Pain and Celebration
Mother’s Day is celebration and pain.
On one side of the event, we pack restaurants, buy out flower shops, eat breakfasts in bed, host special church services, and kick our feet up.
However, there is another side to this celebration that is not as visible- longing and sorrow.
As I prepare to celebrate the blessing of my own amazing mother and the gift of her loving example, a piece of me is touched by grief.
I am in awe of the vibrant and lovely lives of my children who have given me the honorable and tiresome title of mother, but I also understand the pain of the celebration. I have felt it sharply, and I have watched you, my dear friends, as you feel it too.
You are not alone in pain and celebration.
……
Mother of the children you cannot hold, I, like you, have felt the barrenness of an empty womb and empty arms.
I stand witness to you, dear women, whose dreams of a family slip away with each passing year. I know grief is deep.
You, who feel the hole your mother did not fill, I hear you in the voices of my students as they express a longing for a mother to embrace them rather than the addictions or unrealistic expectations that damage and divide.

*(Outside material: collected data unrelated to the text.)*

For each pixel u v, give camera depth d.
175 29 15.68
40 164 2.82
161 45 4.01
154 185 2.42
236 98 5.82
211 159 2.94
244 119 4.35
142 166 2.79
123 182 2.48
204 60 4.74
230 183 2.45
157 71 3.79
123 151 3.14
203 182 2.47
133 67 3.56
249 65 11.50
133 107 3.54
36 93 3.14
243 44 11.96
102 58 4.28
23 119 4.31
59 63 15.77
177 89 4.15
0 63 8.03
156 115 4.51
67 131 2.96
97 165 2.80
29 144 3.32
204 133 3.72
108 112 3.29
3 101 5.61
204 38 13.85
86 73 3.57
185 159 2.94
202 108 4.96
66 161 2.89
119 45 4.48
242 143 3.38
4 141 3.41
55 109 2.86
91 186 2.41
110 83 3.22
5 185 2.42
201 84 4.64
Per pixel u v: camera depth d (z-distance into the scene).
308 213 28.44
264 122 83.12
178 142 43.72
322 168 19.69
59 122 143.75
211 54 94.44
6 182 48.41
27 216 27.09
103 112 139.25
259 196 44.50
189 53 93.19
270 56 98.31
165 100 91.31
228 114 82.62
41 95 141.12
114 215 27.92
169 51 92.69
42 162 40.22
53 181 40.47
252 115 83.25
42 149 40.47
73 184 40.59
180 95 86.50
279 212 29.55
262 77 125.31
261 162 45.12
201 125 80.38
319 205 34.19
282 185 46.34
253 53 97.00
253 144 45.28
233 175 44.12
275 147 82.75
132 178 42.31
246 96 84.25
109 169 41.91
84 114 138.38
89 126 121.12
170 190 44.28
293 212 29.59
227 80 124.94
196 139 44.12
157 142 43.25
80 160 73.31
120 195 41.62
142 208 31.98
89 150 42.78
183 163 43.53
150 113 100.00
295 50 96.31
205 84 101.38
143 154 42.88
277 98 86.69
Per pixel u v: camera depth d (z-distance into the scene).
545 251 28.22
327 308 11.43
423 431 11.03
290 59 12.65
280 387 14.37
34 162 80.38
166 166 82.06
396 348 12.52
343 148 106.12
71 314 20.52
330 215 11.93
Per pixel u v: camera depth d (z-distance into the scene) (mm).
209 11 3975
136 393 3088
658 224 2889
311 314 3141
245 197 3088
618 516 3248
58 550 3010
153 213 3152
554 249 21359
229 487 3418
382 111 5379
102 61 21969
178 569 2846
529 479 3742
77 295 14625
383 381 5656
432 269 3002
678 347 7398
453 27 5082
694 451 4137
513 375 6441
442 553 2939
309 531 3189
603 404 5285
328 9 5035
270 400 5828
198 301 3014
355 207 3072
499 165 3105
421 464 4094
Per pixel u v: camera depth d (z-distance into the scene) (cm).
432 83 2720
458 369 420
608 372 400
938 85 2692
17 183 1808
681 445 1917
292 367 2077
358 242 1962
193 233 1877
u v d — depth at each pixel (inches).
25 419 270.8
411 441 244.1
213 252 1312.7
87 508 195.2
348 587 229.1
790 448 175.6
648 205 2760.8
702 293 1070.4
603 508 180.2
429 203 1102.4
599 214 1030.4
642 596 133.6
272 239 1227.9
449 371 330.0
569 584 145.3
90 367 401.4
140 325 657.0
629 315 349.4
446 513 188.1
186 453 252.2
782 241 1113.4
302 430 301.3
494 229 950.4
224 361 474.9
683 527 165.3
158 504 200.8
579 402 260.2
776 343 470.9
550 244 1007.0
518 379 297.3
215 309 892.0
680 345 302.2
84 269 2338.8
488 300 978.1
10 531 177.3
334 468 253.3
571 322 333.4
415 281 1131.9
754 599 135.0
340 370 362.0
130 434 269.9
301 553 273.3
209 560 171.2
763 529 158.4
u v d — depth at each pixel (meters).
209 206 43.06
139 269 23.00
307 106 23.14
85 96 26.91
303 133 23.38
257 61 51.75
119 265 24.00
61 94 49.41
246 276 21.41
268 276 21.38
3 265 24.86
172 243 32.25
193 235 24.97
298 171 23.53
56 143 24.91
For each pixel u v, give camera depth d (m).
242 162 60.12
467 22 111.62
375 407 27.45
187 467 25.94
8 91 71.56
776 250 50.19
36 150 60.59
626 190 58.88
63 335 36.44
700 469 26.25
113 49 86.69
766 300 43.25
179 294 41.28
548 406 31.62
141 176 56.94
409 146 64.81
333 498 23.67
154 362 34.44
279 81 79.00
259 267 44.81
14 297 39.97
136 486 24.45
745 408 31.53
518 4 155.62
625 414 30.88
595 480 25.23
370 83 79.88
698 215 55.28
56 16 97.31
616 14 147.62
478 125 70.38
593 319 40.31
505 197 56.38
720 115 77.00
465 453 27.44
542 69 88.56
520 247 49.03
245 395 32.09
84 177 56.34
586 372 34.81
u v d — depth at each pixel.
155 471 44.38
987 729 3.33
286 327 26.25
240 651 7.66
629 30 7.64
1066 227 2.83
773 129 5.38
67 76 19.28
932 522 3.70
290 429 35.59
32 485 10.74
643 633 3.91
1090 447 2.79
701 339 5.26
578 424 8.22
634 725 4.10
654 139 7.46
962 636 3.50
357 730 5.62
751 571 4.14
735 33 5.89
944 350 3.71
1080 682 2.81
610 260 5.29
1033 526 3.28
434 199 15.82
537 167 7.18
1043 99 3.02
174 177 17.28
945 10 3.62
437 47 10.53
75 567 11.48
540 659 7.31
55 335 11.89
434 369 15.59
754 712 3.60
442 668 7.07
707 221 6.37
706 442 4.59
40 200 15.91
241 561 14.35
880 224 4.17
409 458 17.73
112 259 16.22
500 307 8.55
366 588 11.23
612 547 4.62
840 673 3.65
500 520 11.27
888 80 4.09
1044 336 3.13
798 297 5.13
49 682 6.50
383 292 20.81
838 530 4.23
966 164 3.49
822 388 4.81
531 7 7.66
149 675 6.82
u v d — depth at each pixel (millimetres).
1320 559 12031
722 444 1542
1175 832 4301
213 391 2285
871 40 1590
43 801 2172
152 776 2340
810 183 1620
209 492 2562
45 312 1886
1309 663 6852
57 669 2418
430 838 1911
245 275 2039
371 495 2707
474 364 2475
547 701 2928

I, like you, experience the aching of the date that sharply reminds me of the time of year a loved one left far too early.
……
I share your pain, and I celebrate because this is what Mother’s Day is. It is a day of celebration in the pain.
It is a recognition of the mess, the straining, and the bleeding beauty of coming into the world. It is the dancing and laughing with bouncing and playing mixed with yelling and crying.
On Mother’s Day, we are reminded that we have each been born, and each birth is a straining, glorious entrance to life. From our first gasping cries, every step of life is pain in the midst of celebration.
Our pain does not need to be lost in the remembrance and observance of joy.
So, today, let’s grieve, dance, eat, sleep, smell flowers, tell stories, and always remember… pain and celebration need not hide from each other because they are twins–born on the same day.
Happy Mother’s Day.
Wow, you truly are a precious one Rebecca, thank you.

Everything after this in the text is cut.